[[ Data under study, beginning ]]

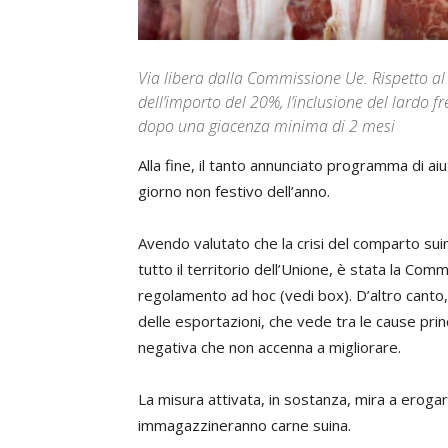
Via libera dalla Commissione Ue. Rispetto a
dell’importo del 20%, l’inclusione del lardo fr
dopo una giacenza minima di 2 mesi
Alla fine, il tanto annunciato programma di aiu
giorno non festivo dell’anno.
Avendo valutato che la crisi del comparto sui
tutto il territorio dell’Unione, è stata la C
regolamento ad hoc (vedi box). D’altro canto,
delle esportazioni, che vede tra le cause pri
negativa che non accenna a migliorare.
La misura attivata, in sostanza, mira a erogare 
immagazzineranno carne suina.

[[ Data under study, end ]]

Exercise requirements =
Reproduce the data above without a single change, please, but without its pictures.

Result of this exercise =
Via libera dalla Commissione Ue. Rispetto a
dell’importo del 20%, l’inclusione del lardo fr
dopo una giacenza minima di 2 mesi
Alla fine, il tanto annunciato programma di aiu
giorno non festivo dell’anno.
Avendo valutato che la crisi del comparto sui
tutto il territorio dell’Unione, è stata la C
regolamento ad hoc (vedi box). D’altro canto,
delle esportazioni, che vede tra le cause pri
negativa che non accenna a migliorare.
La misura attivata, in sostanza, mira a erogare 
immagazzineranno carne suina.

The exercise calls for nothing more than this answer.